**Task instructions:** Where a line below holds the string "This", that line goes into the answer.

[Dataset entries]
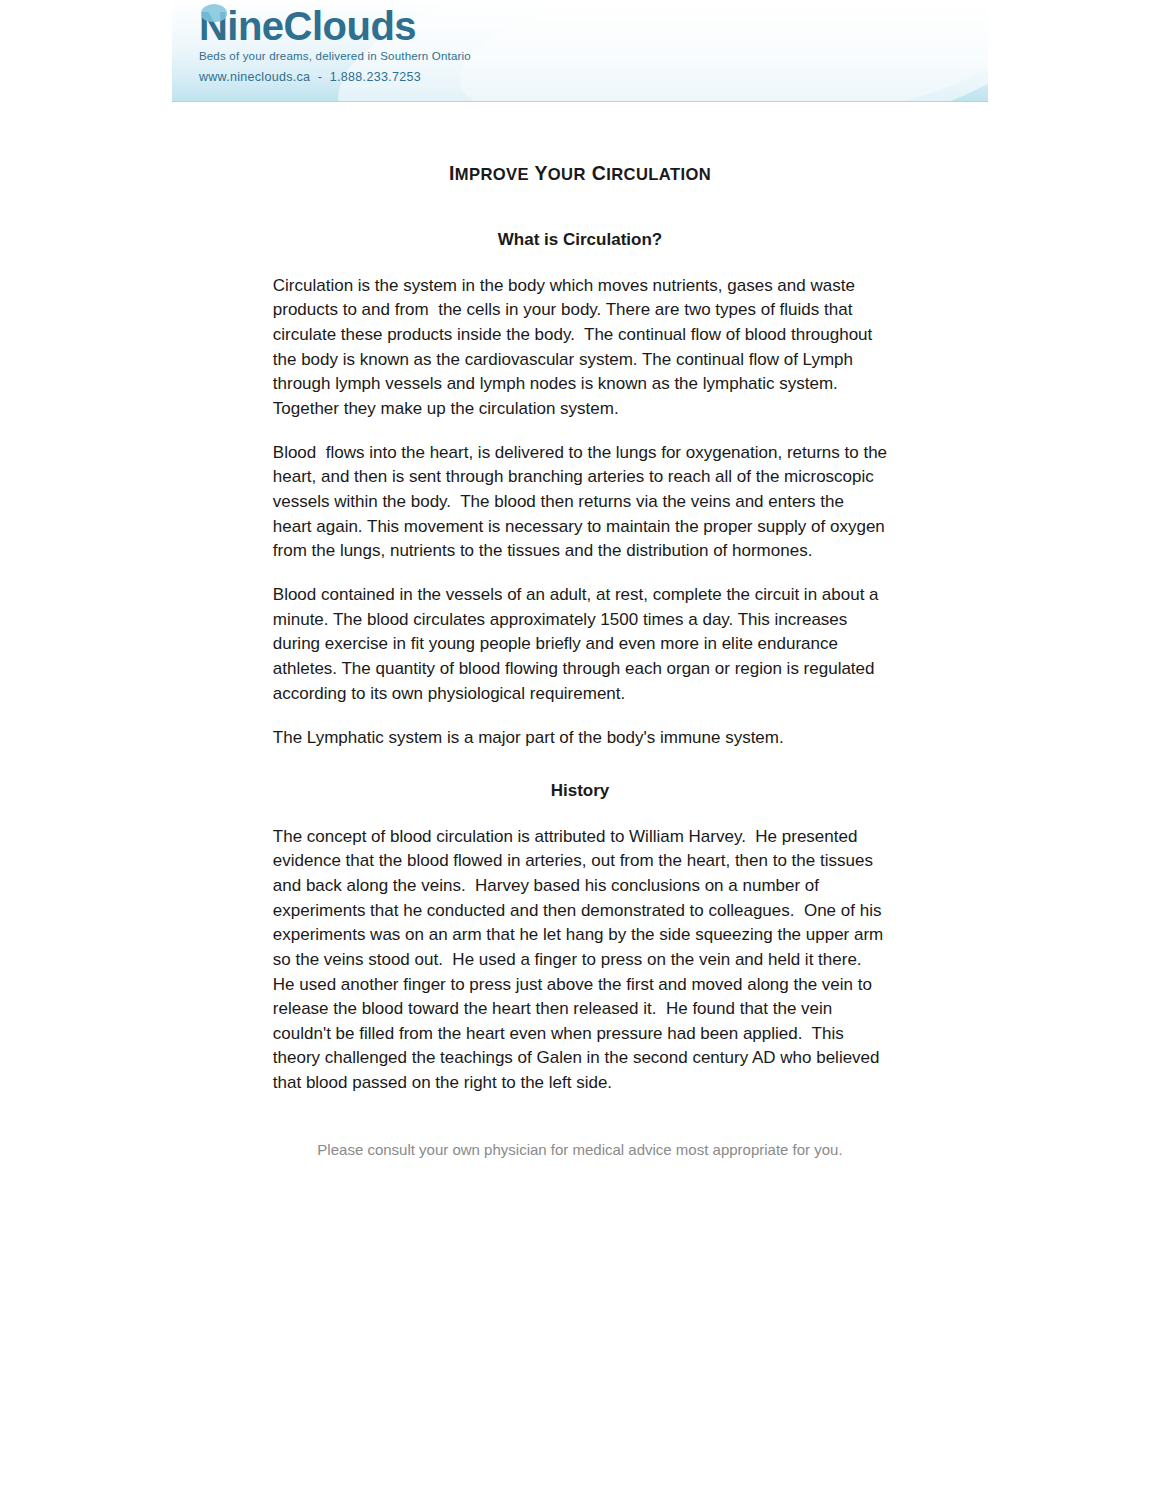Nine Clouds
Beds of your dreams, delivered in Southern Ontario
www.nineclouds.ca - 1.888.233.7253
IMPROVE YOUR CIRCULATION
What is Circulation?
Circulation is the system in the body which moves nutrients, gases and waste products to and from the cells in your body. There are two types of fluids that circulate these products inside the body. The continual flow of blood throughout the body is known as the cardiovascular system. The continual flow of Lymph through lymph vessels and lymph nodes is known as the lymphatic system. Together they make up the circulation system.
Blood flows into the heart, is delivered to the lungs for oxygenation, returns to the heart, and then is sent through branching arteries to reach all of the microscopic vessels within the body. The blood then returns via the veins and enters the heart again. This movement is necessary to maintain the proper supply of oxygen from the lungs, nutrients to the tissues and the distribution of hormones.
Blood contained in the vessels of an adult, at rest, complete the circuit in about a minute. The blood circulates approximately 1500 times a day. This increases during exercise in fit young people briefly and even more in elite endurance athletes. The quantity of blood flowing through each organ or region is regulated according to its own physiological requirement.
The Lymphatic system is a major part of the body's immune system.
History
The concept of blood circulation is attributed to William Harvey. He presented evidence that the blood flowed in arteries, out from the heart, then to the tissues and back along the veins. Harvey based his conclusions on a number of experiments that he conducted and then demonstrated to colleagues. One of his experiments was on an arm that he let hang by the side squeezing the upper arm so the veins stood out. He used a finger to press on the vein and held it there. He used another finger to press just above the first and moved along the vein to release the blood toward the heart then released it. He found that the vein couldn't be filled from the heart even when pressure had been applied. This theory challenged the teachings of Galen in the second century AD who believed that blood passed on the right to the left side.
Please consult your own physician for medical advice most appropriate for you.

**Response to the task:**
Blood flows into the heart, is delivered to the lungs for oxygenation, returns to the heart, and then is sent through branching arteries to reach all of the microscopic vessels within the body. The blood then returns via the veins and enters the heart again. This movement is necessary to maintain the proper supply of oxygen from the lungs, nutrients to the tissues and the distribution of hormones.
Blood contained in the vessels of an adult, at rest, complete the circuit in about a minute. The blood circulates approximately 1500 times a day. This increases during exercise in fit young people briefly and even more in elite endurance athletes. The quantity of blood flowing through each organ or region is regulated according to its own physiological requirement.
The concept of blood circulation is attributed to William Harvey. He presented evidence that the blood flowed in arteries, out from the heart, then to the tissues and back along the veins. Harvey based his conclusions on a number of experiments that he conducted and then demonstrated to colleagues. One of his experiments was on an arm that he let hang by the side squeezing the upper arm so the veins stood out. He used a finger to press on the vein and held it there. He used another finger to press just above the first and moved along the vein to release the blood toward the heart then released it. He found that the vein couldn't be filled from the heart even when pressure had been applied. This theory challenged the teachings of Galen in the second century AD who believed that blood passed on the right to the left side.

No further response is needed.